* [PROBLEM TO SOLVE] Take each line of the entries below that contains "wrist" and copy it.

Limb landmark coordinates
-- Opening Marker --

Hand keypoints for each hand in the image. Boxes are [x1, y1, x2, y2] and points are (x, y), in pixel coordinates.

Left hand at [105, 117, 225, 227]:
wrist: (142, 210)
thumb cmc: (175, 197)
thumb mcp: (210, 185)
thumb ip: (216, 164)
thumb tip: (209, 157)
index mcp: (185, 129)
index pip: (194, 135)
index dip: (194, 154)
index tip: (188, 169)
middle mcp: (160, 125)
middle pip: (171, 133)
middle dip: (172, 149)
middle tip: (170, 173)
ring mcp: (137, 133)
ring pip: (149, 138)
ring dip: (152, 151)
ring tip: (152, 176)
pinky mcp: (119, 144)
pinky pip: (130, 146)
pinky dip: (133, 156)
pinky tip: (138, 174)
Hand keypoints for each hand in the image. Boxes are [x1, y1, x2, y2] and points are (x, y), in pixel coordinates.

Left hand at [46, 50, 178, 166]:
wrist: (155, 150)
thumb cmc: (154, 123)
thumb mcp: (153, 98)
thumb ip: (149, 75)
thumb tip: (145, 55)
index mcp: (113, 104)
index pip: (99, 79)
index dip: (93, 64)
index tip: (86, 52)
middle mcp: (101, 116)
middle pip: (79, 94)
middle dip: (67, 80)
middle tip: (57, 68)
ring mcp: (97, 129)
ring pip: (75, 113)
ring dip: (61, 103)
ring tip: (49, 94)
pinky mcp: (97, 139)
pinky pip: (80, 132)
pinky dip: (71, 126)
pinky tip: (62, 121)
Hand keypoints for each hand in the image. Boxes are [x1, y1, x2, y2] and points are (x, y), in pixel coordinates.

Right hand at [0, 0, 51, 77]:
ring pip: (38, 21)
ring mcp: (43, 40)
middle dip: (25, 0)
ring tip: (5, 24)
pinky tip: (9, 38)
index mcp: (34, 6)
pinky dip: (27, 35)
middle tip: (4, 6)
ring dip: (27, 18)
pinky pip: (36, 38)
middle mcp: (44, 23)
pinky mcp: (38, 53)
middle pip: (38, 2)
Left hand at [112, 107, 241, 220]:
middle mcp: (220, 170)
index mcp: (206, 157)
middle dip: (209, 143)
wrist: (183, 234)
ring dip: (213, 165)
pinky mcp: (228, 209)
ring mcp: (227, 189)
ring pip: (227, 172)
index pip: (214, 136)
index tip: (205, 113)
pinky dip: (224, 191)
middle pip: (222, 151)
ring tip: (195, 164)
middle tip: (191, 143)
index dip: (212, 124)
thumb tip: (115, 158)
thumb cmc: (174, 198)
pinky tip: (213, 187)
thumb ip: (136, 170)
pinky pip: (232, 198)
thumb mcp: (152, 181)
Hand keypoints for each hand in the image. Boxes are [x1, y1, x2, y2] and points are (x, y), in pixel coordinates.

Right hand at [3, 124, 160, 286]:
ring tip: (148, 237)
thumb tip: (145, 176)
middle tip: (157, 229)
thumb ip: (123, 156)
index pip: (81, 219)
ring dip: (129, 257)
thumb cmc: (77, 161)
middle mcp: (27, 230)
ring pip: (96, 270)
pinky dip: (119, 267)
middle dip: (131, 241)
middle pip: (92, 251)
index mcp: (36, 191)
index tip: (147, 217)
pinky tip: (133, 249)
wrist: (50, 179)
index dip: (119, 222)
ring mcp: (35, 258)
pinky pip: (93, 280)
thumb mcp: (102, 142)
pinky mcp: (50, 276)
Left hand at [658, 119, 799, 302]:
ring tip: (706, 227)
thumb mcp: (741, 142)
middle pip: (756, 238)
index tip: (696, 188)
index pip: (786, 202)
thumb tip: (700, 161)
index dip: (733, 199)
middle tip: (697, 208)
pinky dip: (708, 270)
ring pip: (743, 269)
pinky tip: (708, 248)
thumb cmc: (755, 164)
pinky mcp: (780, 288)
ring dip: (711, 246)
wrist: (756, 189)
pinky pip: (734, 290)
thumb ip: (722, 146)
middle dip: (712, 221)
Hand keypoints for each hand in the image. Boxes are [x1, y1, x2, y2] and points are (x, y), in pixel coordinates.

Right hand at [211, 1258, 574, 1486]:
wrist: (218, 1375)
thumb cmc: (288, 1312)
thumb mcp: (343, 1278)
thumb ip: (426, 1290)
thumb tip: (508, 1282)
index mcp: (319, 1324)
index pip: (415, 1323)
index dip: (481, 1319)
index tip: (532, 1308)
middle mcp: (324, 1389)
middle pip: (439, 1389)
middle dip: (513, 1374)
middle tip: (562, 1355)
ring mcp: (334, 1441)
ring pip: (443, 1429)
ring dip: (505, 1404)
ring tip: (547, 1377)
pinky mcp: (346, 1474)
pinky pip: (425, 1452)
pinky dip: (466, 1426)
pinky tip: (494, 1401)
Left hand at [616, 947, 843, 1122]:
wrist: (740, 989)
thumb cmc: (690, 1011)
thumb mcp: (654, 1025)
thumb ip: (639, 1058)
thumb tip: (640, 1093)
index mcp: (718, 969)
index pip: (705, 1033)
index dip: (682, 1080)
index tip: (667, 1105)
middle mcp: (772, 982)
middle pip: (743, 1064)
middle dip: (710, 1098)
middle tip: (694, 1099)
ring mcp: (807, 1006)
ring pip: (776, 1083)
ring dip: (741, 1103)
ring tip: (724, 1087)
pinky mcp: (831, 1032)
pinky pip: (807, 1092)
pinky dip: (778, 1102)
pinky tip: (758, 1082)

-- Closing Marker --

* [PROBLEM SOLUTION]
wrist: (142, 210)
wrist: (155, 150)
wrist: (183, 234)
wrist: (50, 179)
wrist: (756, 189)
wrist: (218, 1375)
wrist: (740, 989)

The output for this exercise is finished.